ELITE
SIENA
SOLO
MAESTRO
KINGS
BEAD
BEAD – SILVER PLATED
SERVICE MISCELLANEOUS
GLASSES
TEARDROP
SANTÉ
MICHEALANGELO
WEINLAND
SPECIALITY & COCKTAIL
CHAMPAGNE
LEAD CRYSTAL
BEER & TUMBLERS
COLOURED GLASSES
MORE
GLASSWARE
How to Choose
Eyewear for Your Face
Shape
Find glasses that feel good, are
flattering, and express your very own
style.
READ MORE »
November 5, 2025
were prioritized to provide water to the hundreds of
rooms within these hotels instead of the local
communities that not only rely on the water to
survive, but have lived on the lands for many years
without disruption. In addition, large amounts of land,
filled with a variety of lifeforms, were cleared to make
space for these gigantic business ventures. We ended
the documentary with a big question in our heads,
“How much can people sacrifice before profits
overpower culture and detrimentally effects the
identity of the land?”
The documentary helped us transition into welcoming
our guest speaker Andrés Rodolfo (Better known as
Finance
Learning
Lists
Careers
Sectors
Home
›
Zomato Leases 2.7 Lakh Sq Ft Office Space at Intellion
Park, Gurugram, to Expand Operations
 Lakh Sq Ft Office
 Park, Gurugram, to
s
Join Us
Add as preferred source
☆ ☆ ☆ ☆ ☆
● EXERCISE INSTRUCTIONS:
Count the lines of the records that contain the word "these" and give only the number.

● RESULT FOR THIS EXERCISE:
2